▶ **TASK DETAILS**
Copy the lines of the items below word for word, beginning at the line that contains "genus: Leucocarbo" and stopping after the line that contains "genus: Caripeta". Include both of those lines and nothing outside them.
○ ○ ○
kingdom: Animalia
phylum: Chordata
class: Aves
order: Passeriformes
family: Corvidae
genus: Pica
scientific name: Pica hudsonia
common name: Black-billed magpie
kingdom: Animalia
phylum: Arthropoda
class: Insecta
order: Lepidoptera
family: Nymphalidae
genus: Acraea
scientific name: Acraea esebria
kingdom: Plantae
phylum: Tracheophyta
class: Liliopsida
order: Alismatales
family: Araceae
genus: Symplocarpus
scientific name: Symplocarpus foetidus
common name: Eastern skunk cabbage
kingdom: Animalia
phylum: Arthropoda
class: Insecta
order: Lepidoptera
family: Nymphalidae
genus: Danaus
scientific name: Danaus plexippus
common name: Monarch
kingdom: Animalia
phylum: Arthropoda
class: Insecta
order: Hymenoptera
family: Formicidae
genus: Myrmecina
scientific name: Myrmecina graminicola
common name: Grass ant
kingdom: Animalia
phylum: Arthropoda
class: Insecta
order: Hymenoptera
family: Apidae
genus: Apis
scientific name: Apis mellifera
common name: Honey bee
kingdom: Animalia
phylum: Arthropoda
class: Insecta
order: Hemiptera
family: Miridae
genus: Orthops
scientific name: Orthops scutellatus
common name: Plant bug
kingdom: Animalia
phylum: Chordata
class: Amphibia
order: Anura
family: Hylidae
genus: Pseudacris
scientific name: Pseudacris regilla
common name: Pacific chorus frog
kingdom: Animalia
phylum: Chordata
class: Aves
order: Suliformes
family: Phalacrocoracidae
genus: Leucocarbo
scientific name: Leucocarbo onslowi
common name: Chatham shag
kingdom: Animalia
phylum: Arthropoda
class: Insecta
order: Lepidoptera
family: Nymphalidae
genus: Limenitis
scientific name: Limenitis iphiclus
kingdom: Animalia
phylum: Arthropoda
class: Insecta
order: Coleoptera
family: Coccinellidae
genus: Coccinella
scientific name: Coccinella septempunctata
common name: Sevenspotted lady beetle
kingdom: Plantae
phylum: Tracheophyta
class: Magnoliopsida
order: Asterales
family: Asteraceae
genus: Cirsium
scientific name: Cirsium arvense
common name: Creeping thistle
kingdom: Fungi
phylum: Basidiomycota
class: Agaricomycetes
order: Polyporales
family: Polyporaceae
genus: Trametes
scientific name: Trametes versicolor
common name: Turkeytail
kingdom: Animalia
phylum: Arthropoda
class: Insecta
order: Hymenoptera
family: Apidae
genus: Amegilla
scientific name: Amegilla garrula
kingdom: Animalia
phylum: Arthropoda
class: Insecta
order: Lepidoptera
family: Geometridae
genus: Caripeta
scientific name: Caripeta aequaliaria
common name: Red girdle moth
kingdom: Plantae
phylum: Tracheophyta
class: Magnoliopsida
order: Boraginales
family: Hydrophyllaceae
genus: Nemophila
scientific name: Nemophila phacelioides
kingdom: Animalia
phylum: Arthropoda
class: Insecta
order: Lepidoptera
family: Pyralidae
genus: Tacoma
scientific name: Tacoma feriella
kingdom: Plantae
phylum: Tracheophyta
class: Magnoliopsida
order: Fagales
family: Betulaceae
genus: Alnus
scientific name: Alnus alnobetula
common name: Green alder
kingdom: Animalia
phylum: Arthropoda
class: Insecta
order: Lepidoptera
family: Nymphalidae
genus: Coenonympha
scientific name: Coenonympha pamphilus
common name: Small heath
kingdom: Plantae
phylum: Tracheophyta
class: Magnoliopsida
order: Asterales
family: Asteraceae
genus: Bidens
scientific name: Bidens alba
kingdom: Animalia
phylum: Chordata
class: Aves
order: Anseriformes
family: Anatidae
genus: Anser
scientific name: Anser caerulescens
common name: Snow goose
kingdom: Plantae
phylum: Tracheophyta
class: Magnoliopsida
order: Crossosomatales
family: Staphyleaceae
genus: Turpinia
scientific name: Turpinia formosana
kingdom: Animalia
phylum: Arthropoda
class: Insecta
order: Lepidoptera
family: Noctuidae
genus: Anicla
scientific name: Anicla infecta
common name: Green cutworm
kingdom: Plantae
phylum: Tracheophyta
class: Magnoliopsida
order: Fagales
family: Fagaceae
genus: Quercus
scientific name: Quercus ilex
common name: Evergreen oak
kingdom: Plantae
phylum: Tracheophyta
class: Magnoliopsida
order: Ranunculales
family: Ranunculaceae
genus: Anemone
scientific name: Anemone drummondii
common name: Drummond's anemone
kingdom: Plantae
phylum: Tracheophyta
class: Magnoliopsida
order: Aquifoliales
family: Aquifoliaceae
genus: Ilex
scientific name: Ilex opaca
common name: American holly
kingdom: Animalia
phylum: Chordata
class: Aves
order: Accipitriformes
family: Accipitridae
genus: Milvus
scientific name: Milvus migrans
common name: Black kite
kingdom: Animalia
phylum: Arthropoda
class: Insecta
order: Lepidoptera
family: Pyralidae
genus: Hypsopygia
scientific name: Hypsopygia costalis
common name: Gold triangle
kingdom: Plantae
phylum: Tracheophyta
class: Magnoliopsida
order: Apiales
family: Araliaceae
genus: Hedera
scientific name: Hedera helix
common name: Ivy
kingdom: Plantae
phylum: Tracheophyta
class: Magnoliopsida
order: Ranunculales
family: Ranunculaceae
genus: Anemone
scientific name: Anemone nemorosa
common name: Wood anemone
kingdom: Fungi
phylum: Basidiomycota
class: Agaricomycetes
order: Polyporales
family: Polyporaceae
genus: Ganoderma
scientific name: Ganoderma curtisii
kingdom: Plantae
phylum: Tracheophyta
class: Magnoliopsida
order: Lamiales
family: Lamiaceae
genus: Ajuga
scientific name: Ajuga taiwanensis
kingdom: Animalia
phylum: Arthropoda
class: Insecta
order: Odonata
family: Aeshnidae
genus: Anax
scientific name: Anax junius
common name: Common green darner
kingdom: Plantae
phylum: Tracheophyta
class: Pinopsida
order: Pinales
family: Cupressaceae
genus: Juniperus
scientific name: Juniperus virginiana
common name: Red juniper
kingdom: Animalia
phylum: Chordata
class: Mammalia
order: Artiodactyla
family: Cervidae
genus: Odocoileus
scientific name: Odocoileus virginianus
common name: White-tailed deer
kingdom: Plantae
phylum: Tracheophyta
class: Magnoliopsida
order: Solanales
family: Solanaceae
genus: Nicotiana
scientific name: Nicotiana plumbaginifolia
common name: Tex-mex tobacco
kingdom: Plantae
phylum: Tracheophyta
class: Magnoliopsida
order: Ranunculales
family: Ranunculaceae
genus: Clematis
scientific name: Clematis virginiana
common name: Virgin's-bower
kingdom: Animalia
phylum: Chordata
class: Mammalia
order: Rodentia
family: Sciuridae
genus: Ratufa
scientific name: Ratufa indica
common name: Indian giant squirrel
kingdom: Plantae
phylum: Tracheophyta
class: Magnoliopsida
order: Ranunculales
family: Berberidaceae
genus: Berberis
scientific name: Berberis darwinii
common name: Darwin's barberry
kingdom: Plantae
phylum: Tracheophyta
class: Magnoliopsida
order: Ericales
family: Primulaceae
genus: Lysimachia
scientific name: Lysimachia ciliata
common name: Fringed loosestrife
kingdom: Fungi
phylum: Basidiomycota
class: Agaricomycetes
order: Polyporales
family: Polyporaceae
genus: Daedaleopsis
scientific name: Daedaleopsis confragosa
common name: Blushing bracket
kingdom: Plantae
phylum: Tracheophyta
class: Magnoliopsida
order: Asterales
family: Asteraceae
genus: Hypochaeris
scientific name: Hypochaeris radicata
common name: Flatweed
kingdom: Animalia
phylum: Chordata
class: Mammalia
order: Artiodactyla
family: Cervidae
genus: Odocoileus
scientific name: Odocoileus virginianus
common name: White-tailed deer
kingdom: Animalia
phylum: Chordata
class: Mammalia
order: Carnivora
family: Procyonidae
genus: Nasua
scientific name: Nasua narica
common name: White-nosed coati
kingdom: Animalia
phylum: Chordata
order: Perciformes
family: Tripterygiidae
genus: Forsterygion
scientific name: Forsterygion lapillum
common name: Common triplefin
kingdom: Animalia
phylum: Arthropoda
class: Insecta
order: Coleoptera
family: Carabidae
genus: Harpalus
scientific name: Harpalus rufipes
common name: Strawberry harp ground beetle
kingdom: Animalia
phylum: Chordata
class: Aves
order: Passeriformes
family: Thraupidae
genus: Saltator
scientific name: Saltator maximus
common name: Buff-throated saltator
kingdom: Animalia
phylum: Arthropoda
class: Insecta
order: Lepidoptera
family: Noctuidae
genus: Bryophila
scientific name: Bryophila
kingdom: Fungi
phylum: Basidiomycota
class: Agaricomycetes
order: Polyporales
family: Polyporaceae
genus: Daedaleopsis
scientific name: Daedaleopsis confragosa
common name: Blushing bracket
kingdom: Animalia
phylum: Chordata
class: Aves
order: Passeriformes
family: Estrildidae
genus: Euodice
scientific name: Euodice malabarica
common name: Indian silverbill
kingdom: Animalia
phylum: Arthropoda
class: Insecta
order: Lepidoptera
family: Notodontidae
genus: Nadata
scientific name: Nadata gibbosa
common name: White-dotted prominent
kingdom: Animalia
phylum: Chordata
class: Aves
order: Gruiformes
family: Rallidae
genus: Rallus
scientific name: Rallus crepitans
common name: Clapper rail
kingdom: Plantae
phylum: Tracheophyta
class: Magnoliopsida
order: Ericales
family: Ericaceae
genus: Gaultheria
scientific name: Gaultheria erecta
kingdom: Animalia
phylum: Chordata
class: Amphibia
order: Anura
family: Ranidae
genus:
○ ○ ○
▶ **OUTPUT OF THE TASK**
genus: Leucocarbo
scientific name: Leucocarbo onslowi
common name: Chatham shag
kingdom: Animalia
phylum: Arthropoda
class: Insecta
order: Lepidoptera
family: Nymphalidae
genus: Limenitis
scientific name: Limenitis iphiclus
kingdom: Animalia
phylum: Arthropoda
class: Insecta
order: Coleoptera
family: Coccinellidae
genus: Coccinella
scientific name: Coccinella septempunctata
common name: Sevenspotted lady beetle
kingdom: Plantae
phylum: Tracheophyta
class: Magnoliopsida
order: Asterales
family: Asteraceae
genus: Cirsium
scientific name: Cirsium arvense
common name: Creeping thistle
kingdom: Fungi
phylum: Basidiomycota
class: Agaricomycetes
order: Polyporales
family: Polyporaceae
genus: Trametes
scientific name: Trametes versicolor
common name: Turkeytail
kingdom: Animalia
phylum: Arthropoda
class: Insecta
order: Hymenoptera
family: Apidae
genus: Amegilla
scientific name: Amegilla garrula
kingdom: Animalia
phylum: Arthropoda
class: Insecta
order: Lepidoptera
family: Geometridae
genus: Caripeta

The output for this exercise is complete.